- **WORK TO BE COMPLETED**
Below are the records; restate all of them word for word.

[Records from a dataset]
____________________
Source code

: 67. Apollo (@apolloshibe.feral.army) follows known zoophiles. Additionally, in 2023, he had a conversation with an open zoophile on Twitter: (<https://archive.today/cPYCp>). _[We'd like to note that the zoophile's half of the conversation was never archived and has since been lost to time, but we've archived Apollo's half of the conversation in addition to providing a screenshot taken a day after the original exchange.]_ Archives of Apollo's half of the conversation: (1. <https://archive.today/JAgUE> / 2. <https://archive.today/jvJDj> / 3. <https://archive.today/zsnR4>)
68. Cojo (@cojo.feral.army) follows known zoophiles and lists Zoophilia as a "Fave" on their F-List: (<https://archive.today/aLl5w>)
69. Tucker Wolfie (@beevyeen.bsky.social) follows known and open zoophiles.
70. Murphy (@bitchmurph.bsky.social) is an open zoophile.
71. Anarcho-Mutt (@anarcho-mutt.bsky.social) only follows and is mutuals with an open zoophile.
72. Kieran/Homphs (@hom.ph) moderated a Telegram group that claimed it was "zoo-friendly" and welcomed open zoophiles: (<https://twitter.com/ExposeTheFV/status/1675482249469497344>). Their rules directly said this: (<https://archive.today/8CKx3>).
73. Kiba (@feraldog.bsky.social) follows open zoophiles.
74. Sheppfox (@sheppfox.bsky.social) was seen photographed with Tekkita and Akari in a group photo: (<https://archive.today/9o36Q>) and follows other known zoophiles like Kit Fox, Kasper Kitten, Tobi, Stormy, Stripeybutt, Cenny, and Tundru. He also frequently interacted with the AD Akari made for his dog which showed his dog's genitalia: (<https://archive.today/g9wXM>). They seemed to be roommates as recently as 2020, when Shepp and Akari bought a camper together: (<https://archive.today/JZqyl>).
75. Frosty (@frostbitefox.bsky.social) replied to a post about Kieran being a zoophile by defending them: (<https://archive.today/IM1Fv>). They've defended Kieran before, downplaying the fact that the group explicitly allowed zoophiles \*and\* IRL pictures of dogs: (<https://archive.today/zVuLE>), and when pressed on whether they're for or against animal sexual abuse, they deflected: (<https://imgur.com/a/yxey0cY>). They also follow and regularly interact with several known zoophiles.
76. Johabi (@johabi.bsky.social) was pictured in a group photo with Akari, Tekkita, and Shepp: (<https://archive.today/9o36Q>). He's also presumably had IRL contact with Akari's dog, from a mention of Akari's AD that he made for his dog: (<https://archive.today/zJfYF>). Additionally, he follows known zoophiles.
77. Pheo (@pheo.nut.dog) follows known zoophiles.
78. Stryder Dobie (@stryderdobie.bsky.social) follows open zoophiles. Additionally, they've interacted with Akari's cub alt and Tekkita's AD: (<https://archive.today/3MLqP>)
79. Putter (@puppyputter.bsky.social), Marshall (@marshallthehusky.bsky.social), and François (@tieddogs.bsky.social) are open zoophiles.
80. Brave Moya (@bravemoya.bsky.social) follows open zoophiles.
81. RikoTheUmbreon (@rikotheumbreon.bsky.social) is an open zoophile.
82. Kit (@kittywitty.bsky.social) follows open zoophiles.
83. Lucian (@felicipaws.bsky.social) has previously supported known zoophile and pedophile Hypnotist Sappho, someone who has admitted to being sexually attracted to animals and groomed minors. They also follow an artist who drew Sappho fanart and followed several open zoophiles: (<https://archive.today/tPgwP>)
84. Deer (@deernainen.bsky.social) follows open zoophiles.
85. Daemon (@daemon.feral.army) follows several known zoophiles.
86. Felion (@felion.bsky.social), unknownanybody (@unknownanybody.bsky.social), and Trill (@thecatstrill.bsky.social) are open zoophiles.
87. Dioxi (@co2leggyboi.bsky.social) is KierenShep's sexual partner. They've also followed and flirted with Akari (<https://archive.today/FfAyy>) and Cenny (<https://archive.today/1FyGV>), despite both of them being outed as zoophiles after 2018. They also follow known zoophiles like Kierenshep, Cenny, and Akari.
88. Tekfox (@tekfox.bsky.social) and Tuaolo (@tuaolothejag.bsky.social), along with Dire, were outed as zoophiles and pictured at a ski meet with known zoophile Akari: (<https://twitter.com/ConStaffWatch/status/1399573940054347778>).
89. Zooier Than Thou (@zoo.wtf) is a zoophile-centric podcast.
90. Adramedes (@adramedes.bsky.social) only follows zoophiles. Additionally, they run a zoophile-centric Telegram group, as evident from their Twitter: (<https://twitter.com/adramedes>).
____________________
- **EXPECTED ANSWER**
Source code

: 67. Apollo (@apolloshibe.feral.army) follows known zoophiles. Additionally, in 2023, he had a conversation with an open zoophile on Twitter: (<https://archive.today/cPYCp>). _[We'd like to note that the zoophile's half of the conversation was never archived and has since been lost to time, but we've archived Apollo's half of the conversation in addition to providing a screenshot taken a day after the original exchange.]_ Archives of Apollo's half of the conversation: (1. <https://archive.today/JAgUE> / 2. <https://archive.today/jvJDj> / 3. <https://archive.today/zsnR4>)
68. Cojo (@cojo.feral.army) follows known zoophiles and lists Zoophilia as a "Fave" on their F-List: (<https://archive.today/aLl5w>)
69. Tucker Wolfie (@beevyeen.bsky.social) follows known and open zoophiles.
70. Murphy (@bitchmurph.bsky.social) is an open zoophile.
71. Anarcho-Mutt (@anarcho-mutt.bsky.social) only follows and is mutuals with an open zoophile.
72. Kieran/Homphs (@hom.ph) moderated a Telegram group that claimed it was "zoo-friendly" and welcomed open zoophiles: (<https://twitter.com/ExposeTheFV/status/1675482249469497344>). Their rules directly said this: (<https://archive.today/8CKx3>).
73. Kiba (@feraldog.bsky.social) follows open zoophiles.
74. Sheppfox (@sheppfox.bsky.social) was seen photographed with Tekkita and Akari in a group photo: (<https://archive.today/9o36Q>) and follows other known zoophiles like Kit Fox, Kasper Kitten, Tobi, Stormy, Stripeybutt, Cenny, and Tundru. He also frequently interacted with the AD Akari made for his dog which showed his dog's genitalia: (<https://archive.today/g9wXM>). They seemed to be roommates as recently as 2020, when Shepp and Akari bought a camper together: (<https://archive.today/JZqyl>).
75. Frosty (@frostbitefox.bsky.social) replied to a post about Kieran being a zoophile by defending them: (<https://archive.today/IM1Fv>). They've defended Kieran before, downplaying the fact that the group explicitly allowed zoophiles \*and\* IRL pictures of dogs: (<https://archive.today/zVuLE>), and when pressed on whether they're for or against animal sexual abuse, they deflected: (<https://imgur.com/a/yxey0cY>). They also follow and regularly interact with several known zoophiles.
76. Johabi (@johabi.bsky.social) was pictured in a group photo with Akari, Tekkita, and Shepp: (<https://archive.today/9o36Q>). He's also presumably had IRL contact with Akari's dog, from a mention of Akari's AD that he made for his dog: (<https://archive.today/zJfYF>). Additionally, he follows known zoophiles.
77. Pheo (@pheo.nut.dog) follows known zoophiles.
78. Stryder Dobie (@stryderdobie.bsky.social) follows open zoophiles. Additionally, they've interacted with Akari's cub alt and Tekkita's AD: (<https://archive.today/3MLqP>)
79. Putter (@puppyputter.bsky.social), Marshall (@marshallthehusky.bsky.social), and François (@tieddogs.bsky.social) are open zoophiles.
80. Brave Moya (@bravemoya.bsky.social) follows open zoophiles.
81. RikoTheUmbreon (@rikotheumbreon.bsky.social) is an open zoophile.
82. Kit (@kittywitty.bsky.social) follows open zoophiles.
83. Lucian (@felicipaws.bsky.social) has previously supported known zoophile and pedophile Hypnotist Sappho, someone who has admitted to being sexually attracted to animals and groomed minors. They also follow an artist who drew Sappho fanart and followed several open zoophiles: (<https://archive.today/tPgwP>)
84. Deer (@deernainen.bsky.social) follows open zoophiles.
85. Daemon (@daemon.feral.army) follows several known zoophiles.
86. Felion (@felion.bsky.social), unknownanybody (@unknownanybody.bsky.social), and Trill (@thecatstrill.bsky.social) are open zoophiles.
87. Dioxi (@co2leggyboi.bsky.social) is KierenShep's sexual partner. They've also followed and flirted with Akari (<https://archive.today/FfAyy>) and Cenny (<https://archive.today/1FyGV>), despite both of them being outed as zoophiles after 2018. They also follow known zoophiles like Kierenshep, Cenny, and Akari.
88. Tekfox (@tekfox.bsky.social) and Tuaolo (@tuaolothejag.bsky.social), along with Dire, were outed as zoophiles and pictured at a ski meet with known zoophile Akari: (<https://twitter.com/ConStaffWatch/status/1399573940054347778>).
89. Zooier Than Thou (@zoo.wtf) is a zoophile-centric podcast.
90. Adramedes (@adramedes.bsky.social) only follows zoophiles. Additionally, they run a zoophile-centric Telegram group, as evident from their Twitter: (<https://twitter.com/adramedes>).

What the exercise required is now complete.